I've been in tech for 9 years. I've hired bootcamp grads, mentored them, and watched some absolutely crush it while others with identical resumes go quiet after 3 months of applications. I've spent a lot of time trying to figure out what the actual difference is.
It's not the tech stack, it's whether you understand why something works, not just that it works.
Here's why this matters more right now than it ever has.
A 2025 Stack Overflow survey found that 66% of developers are frustrated with "AI solutions that are almost right but not quite." So two thirds of working developers, people with years of experience, are getting burned by AI code that looks correct but isn't. Now imagine being fresh out of a bootcamp, having learned mostly by typing and watching things work, and trying to catch those mistakes.
You can't. Not if you don't understand what's underneath.
AI cannot replace junior developers, but it can replace weak skill sets. That's not a motivational quote. That's a practical description of what's happening in hiring right now.
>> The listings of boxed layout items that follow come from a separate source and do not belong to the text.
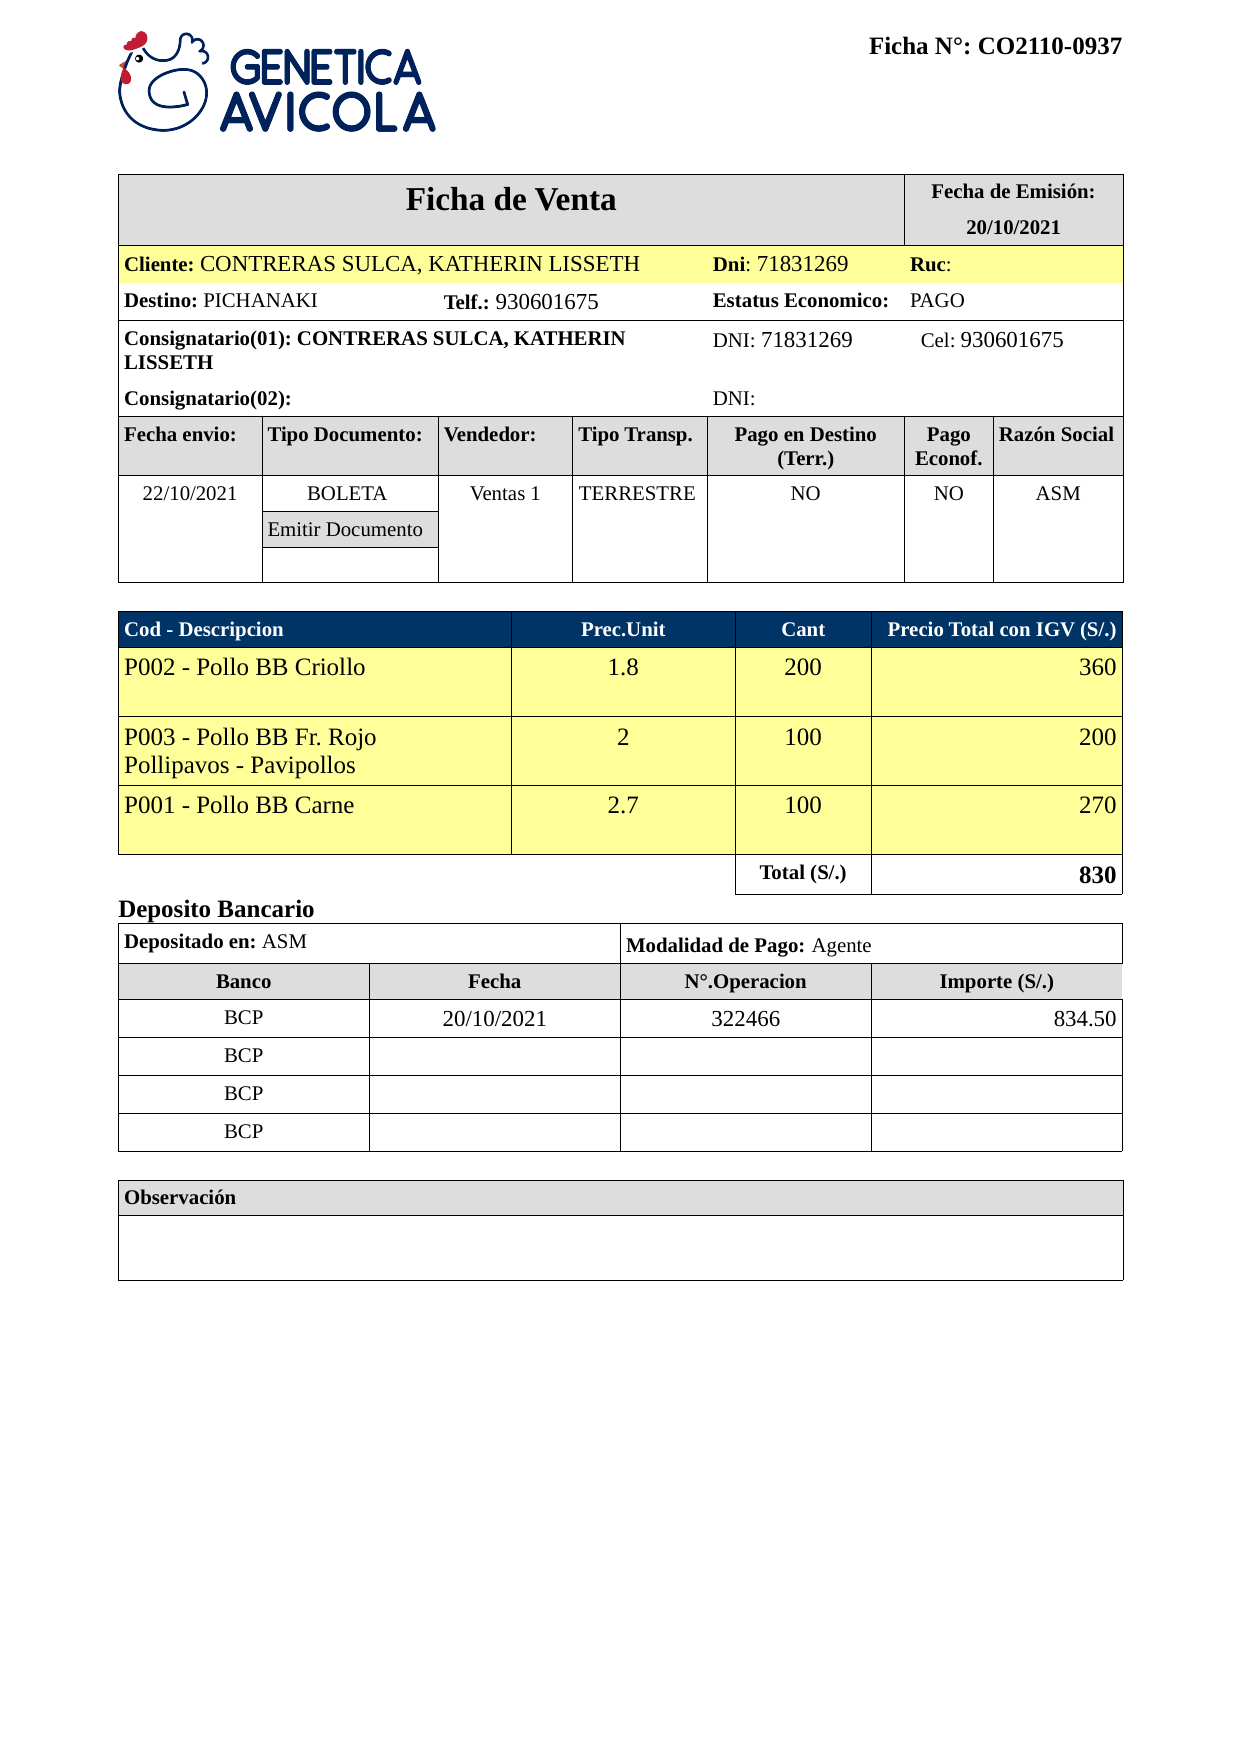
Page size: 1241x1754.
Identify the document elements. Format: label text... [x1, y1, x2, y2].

table_cell Consignatario(01): CONTRERAS SULCA, KATHERIN LISSETH [119, 321, 707, 380]
table_cell [119, 1216, 1123, 1279]
table_cell Cliente: CONTRERAS SULCA, KATHERIN LISSETH [119, 246, 707, 283]
table_header Fecha de Emisión: [905, 175, 1123, 209]
table_header Observación [119, 1181, 1123, 1215]
table_header Cod - Descripcion [119, 612, 511, 647]
table_header Cant [736, 612, 871, 647]
table_cell 20/10/2021 [905, 209, 1123, 245]
table_cell DNI: [707, 380, 1123, 416]
table_cell Importe (S/.) [872, 964, 1122, 999]
table_cell P003 - Pollo BB Fr. Rojo Pollipavos - Pavipollos [119, 717, 511, 785]
table_cell 20/10/2021 [370, 1000, 620, 1037]
table_cell 360 [872, 648, 1122, 716]
table_cell Razón Social [994, 417, 1123, 475]
table_cell ASM [994, 476, 1123, 582]
table_cell 22/10/2021 [119, 476, 262, 582]
table_cell 2 [512, 717, 735, 785]
table_cell [621, 1076, 871, 1113]
table_cell Destino: PICHANAKI [119, 283, 438, 320]
table_cell [872, 1076, 1122, 1113]
table_cell 100 [736, 786, 871, 854]
table_cell [872, 1038, 1122, 1075]
table_cell Total (S/.) [736, 855, 871, 894]
table_cell Emitir Documento [263, 512, 438, 547]
table_cell [118, 855, 511, 894]
table_cell [370, 1114, 620, 1151]
table_cell Consignatario(02): [119, 380, 707, 416]
table_cell Ventas 1 [439, 476, 572, 582]
table_cell Vendedor: [439, 417, 572, 475]
table_cell [872, 1114, 1122, 1151]
table_cell Tipo Transp. [573, 417, 707, 475]
table_cell [370, 1076, 620, 1113]
table_cell 322466 [621, 1000, 871, 1037]
table_cell Cel: 930601675 [915, 321, 1123, 380]
table_cell [263, 548, 438, 582]
table_cell [621, 1038, 871, 1075]
table_cell 1.8 [512, 648, 735, 716]
table_cell Fecha envio: [119, 417, 262, 475]
table_cell BCP [119, 1114, 369, 1151]
table_cell Banco [119, 964, 369, 999]
table_cell N°.Operacion [621, 964, 871, 999]
table_cell 270 [872, 786, 1122, 854]
table_cell BCP [119, 1000, 369, 1037]
table_header Prec.Unit [512, 612, 735, 647]
table_cell Estatus Economico: [707, 283, 904, 320]
table_cell Tipo Documento: [263, 417, 438, 475]
table_header Precio Total con IGV (S/.) [872, 612, 1122, 647]
table_cell NO [905, 476, 993, 582]
table_cell P001 - Pollo BB Carne [119, 786, 511, 854]
table_header Modalidad de Pago: Agente [621, 924, 1122, 963]
table_cell 2.7 [512, 786, 735, 854]
table_cell [621, 1114, 871, 1151]
table_cell Fecha [370, 964, 620, 999]
table_cell Dni: 71831269 [707, 246, 904, 283]
table_cell DNI: 71831269 [707, 321, 915, 380]
table_cell TERRESTRE [573, 476, 707, 582]
table_cell 200 [872, 717, 1122, 785]
table_cell PAGO [904, 283, 1123, 320]
table_cell 200 [736, 648, 871, 716]
picture [118, 31, 436, 132]
table_cell NO [708, 476, 904, 582]
table_header Ficha de Venta [119, 175, 904, 245]
table_cell 830 [872, 855, 1122, 894]
text Deposito Bancario [118, 894, 1122, 923]
table_cell BCP [119, 1076, 369, 1113]
table_cell BOLETA [263, 476, 438, 511]
table_cell 100 [736, 717, 871, 785]
table_cell Pago en Destino (Terr.) [708, 417, 904, 475]
table_cell [370, 1038, 620, 1075]
table_cell P002 - Pollo BB Criollo [119, 648, 511, 716]
table_cell [511, 855, 735, 894]
table_cell Ruc: [904, 246, 1123, 283]
table_header Depositado en: ASM [119, 924, 620, 963]
table_cell 834.50 [872, 1000, 1122, 1037]
table_cell Pago Econof. [905, 417, 993, 475]
table_cell Telf.: 930601675 [438, 283, 707, 320]
table_cell BCP [119, 1038, 369, 1075]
The thing bootcamps get wrong (and what to do instead)
Most bootcamps teach you to build things. That's genuinely useful. But a 3-month bootcamp teaching React, Node, and basic SQL produced hireable junior developers in 2021–2023. In 2026, the same graduate faces a market where AI produces React components, Node APIs, and SQL queries faster than they learned to.
So the credential alone stopped being the differentiator. What's left?
The skills that get you hired now aren't "can you write a sorting algorithm on a whiteboard." They are: can you direct AI agents on a complex system? Can you evaluate AI-generated code and identify subtle issues? Can you decompose a problem into the right tasks? Can you translate vague requirements into precise instructions? Notice that none of those are "can you type code fast." The bottleneck moved. It's not output speed anymore, it's judgment.
Three concrete things worth actually doing
1. Do code reviews on your own AI-generated code, out loud.
Write a feature with Copilot or Claude, then sit with it for 20 minutes and explain every single line as if you're onboarding a teammate. If you can't explain it, you don't own it. This is the habit that separates people who use AI as a crutch from people who use it as a tool.
2. Pick a domain and go deep.
Regulated domain expertise is something no AI can certify or assume legal responsibility for, only humans can. A junior developer who speaks HIPAA fluently is harder to cut than one who "knows React." Fintech, healthcare, legal tech, climate, pick one. Learn the constraints. Build projects inside them. This is your moat.
3. Document the decisions, not just the code.
AI-generated code creates institutional amnesia if teams don't track the decisions behind the code. The developers who write things down are becoming invaluable. Start a simple decision log on your projects. Why did you structure it this way? What did you consider and reject? This habit alone will make you stand out in technical interviews because most candidates can't explain their own work.
The honest take on bootcamps in 2026
If you're in or considering a bootcamp, evaluate it specifically on: domain specialization, AI-augmented development workflow training, system design curriculum, and career outcomes data from 2025 graduates (not aggregate placement rates from 2022)
The good bootcamps have adapted. Some haven't. Ask them directly: "What percentage of your curriculum covers reviewing and correcting AI-generated code?" If they look confused by the question, that tells you something.
A junior developer who debugs a production outage at 2 AM learns something no tutorial and no AI agent can replicate. That experience still exists. You still need reps. The path is just narrower now, which means how you spend your learning time matters more than it ever did.